(Dataset items)
▼

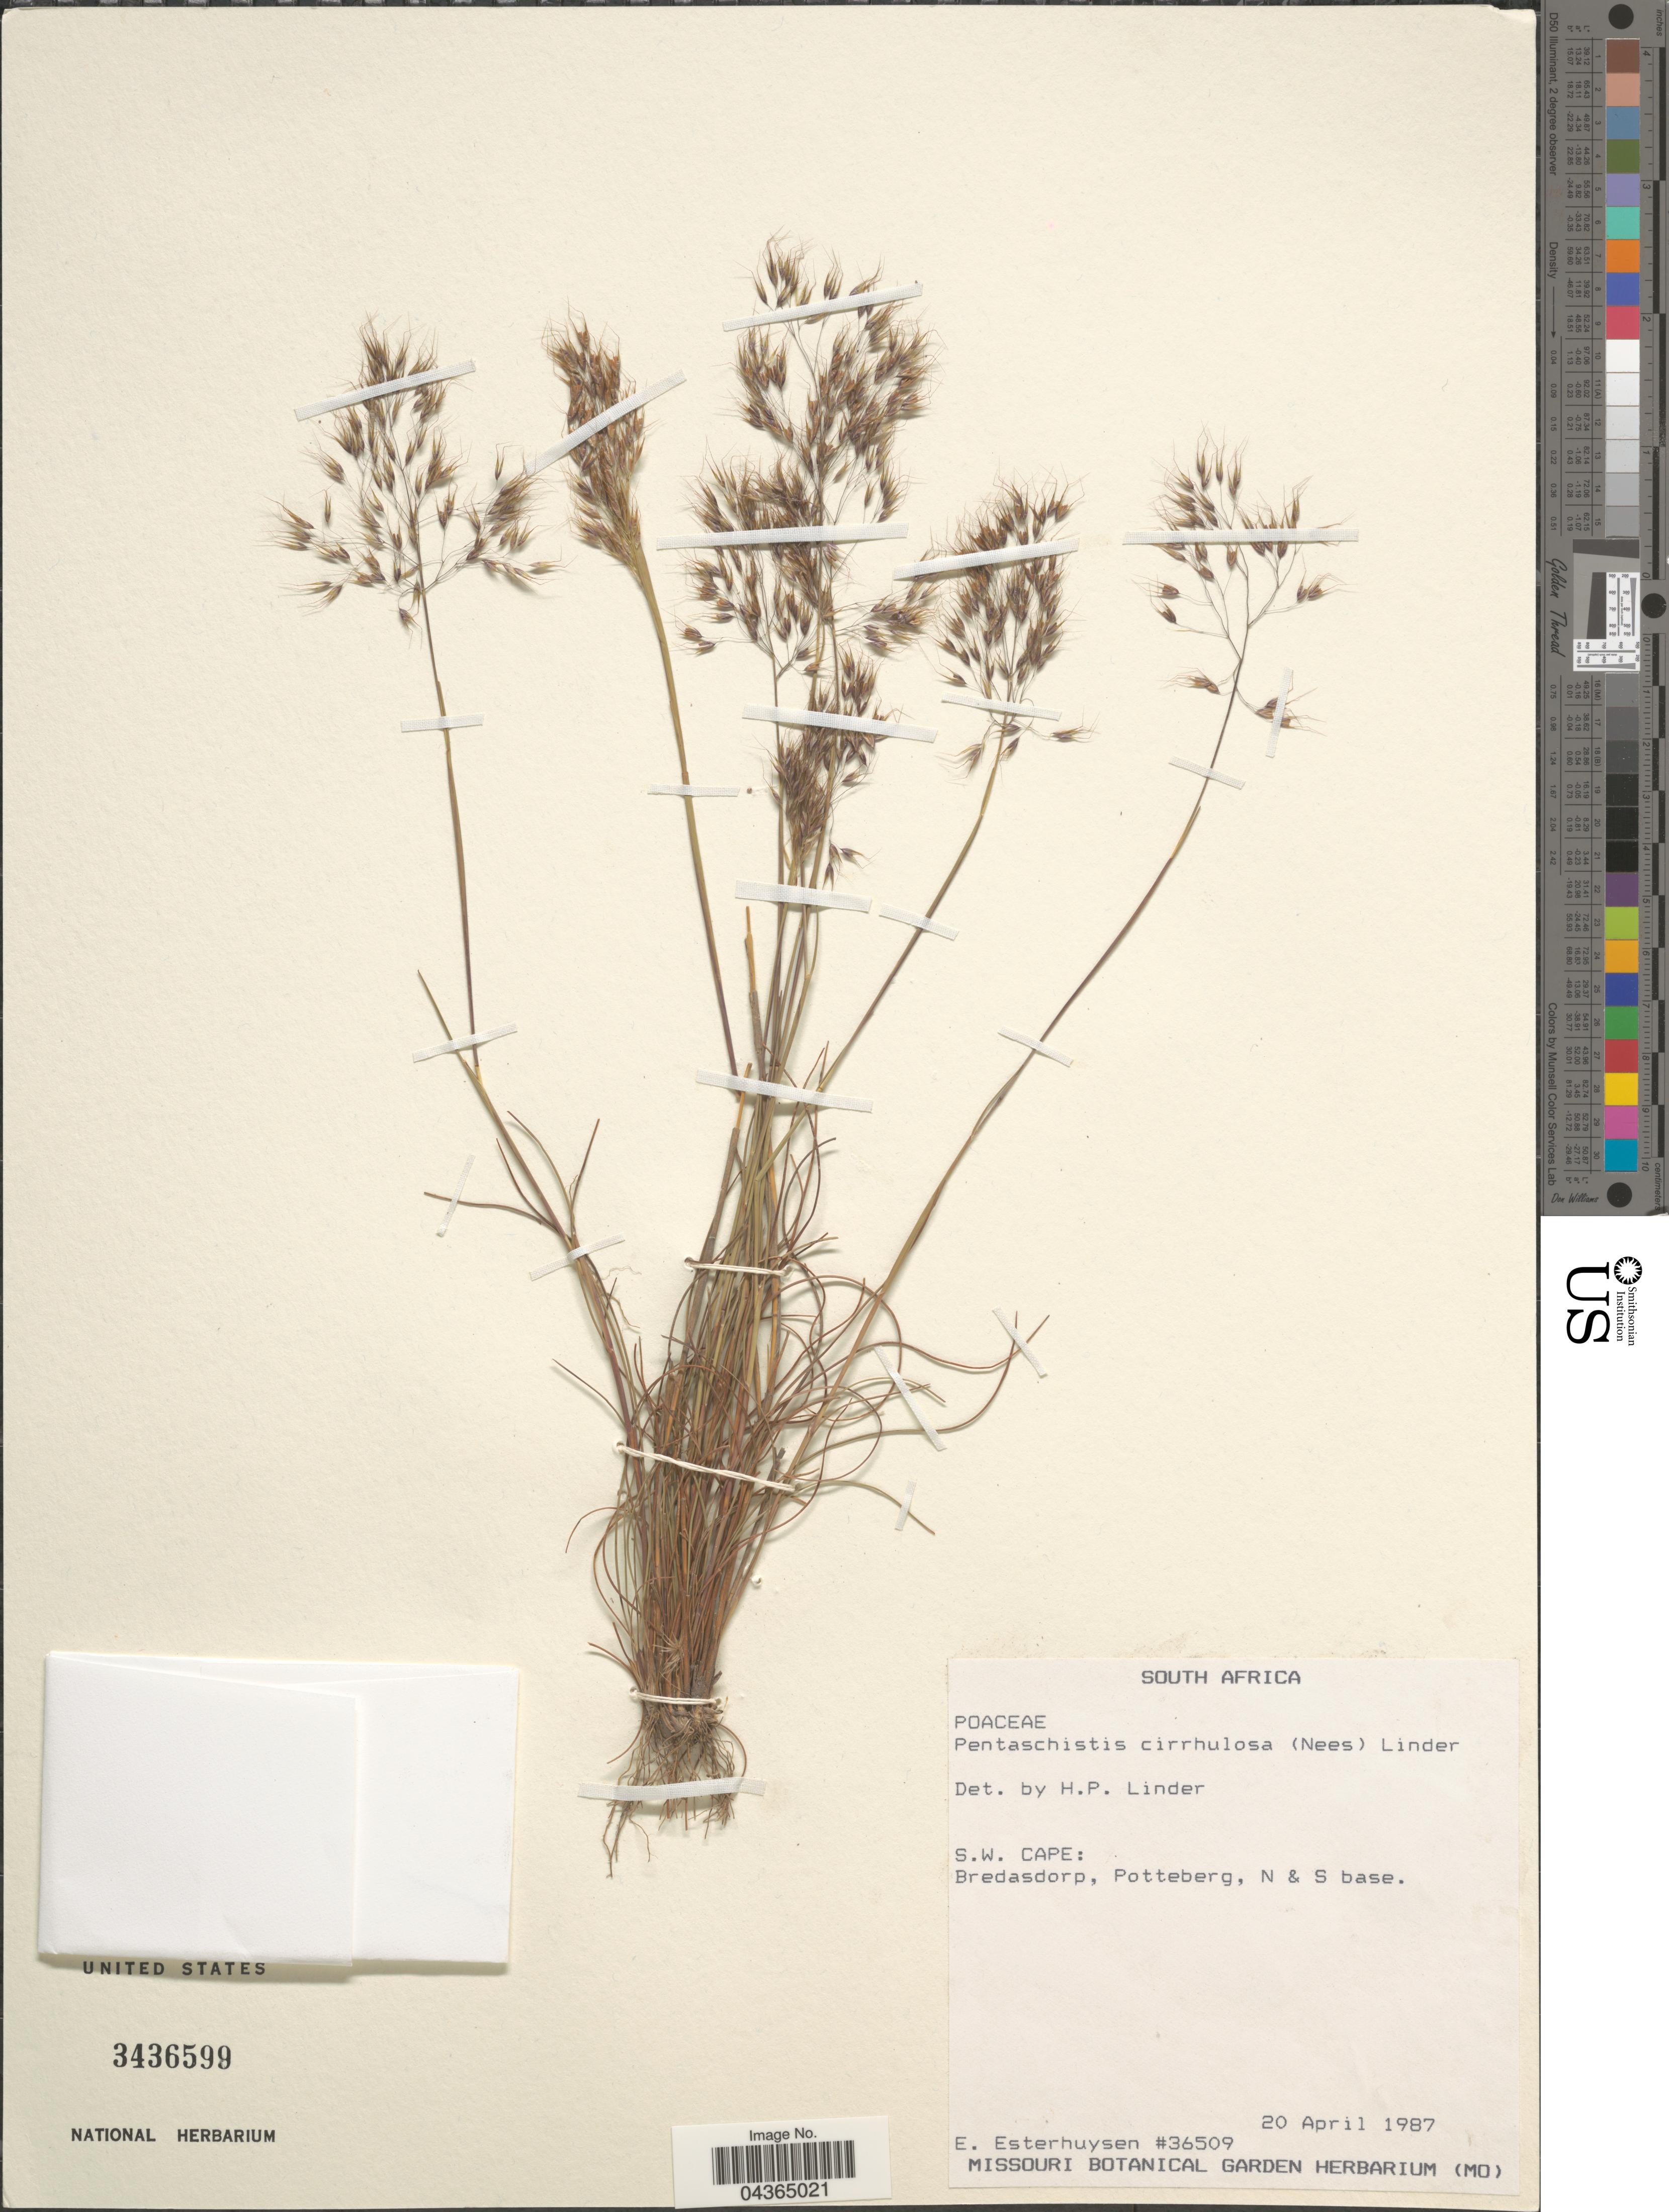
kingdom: Plantae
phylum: Tracheophyta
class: Liliopsida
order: Poales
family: Poaceae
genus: Pentameris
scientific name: Pentameris cirrhulosa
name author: (Nees) Steud.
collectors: E. E. Esterhuysen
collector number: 36509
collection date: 1987-04-20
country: South Africa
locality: S.W. Cape: Bredasdorp, Potteberg, N & S base.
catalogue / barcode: US 3436599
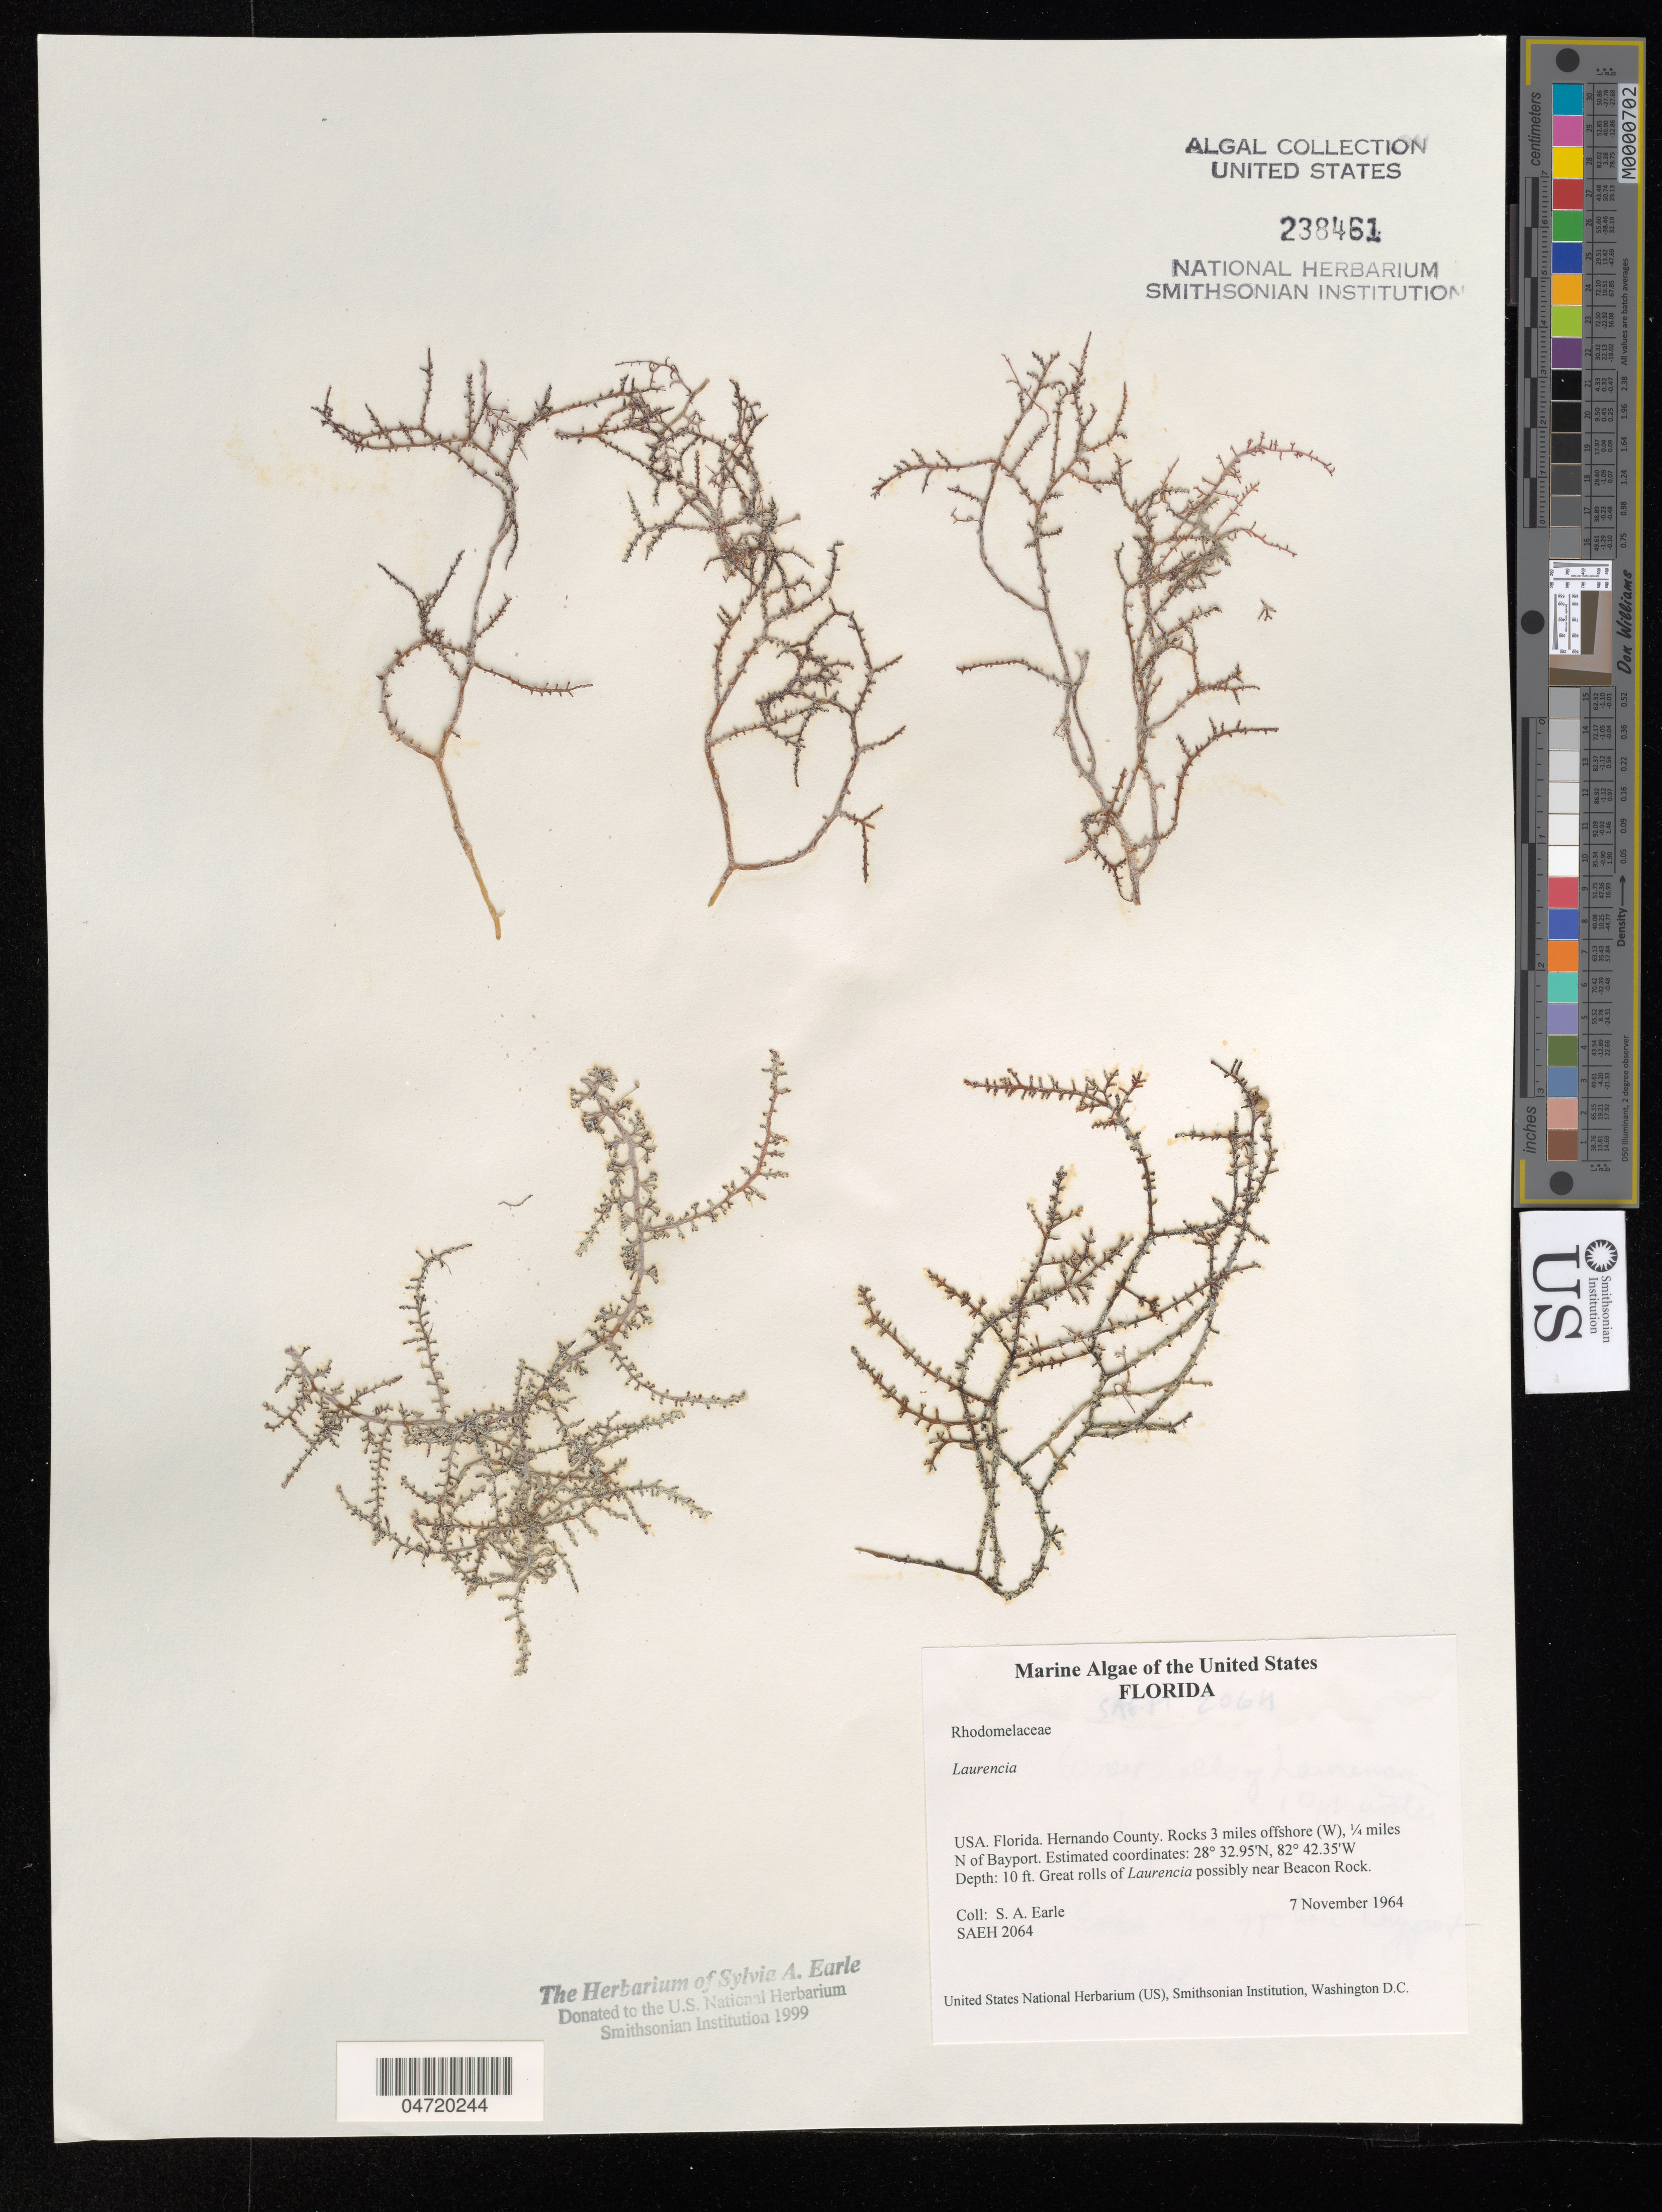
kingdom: Plantae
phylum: Rhodophyta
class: Florideophyceae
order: Ceramiales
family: Rhodomelaceae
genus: Laurencia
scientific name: Laurencia sp.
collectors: S. A. Earle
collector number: SAEH2064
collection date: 1964-11-07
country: United States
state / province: Florida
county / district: Hernando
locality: Hernando County. Rocks 3 miles offshore (W), ¼ miles N of Bayport. Near Beacon Rock.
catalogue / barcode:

▲

• _WHAT YOU NEED TO DO_
Retype every line of the listing above word for word, omitting the pictures.

• _REPLY TO THE EXERCISE_
kingdom: Plantae
phylum: Tracheophyta
class: Liliopsida
order: Poales
family: Poaceae
genus: Pentameris
scientific name: Pentameris cirrhulosa
name author: (Nees) Steud.
collectors: E. E. Esterhuysen
collector number: 36509
collection date: 1987-04-20
country: South Africa
locality: S.W. Cape: Bredasdorp, Potteberg, N & S base.
catalogue / barcode: US 3436599
kingdom: Plantae
phylum: Rhodophyta
class: Florideophyceae
order: Ceramiales
family: Rhodomelaceae
genus: Laurencia
scientific name: Laurencia sp.
collectors: S. A. Earle
collector number: SAEH2064
collection date: 1964-11-07
country: United States
state / province: Florida
county / district: Hernando
locality: Hernando County. Rocks 3 miles offshore (W), ¼ miles N of Bayport. Near Beacon Rock.
catalogue / barcode:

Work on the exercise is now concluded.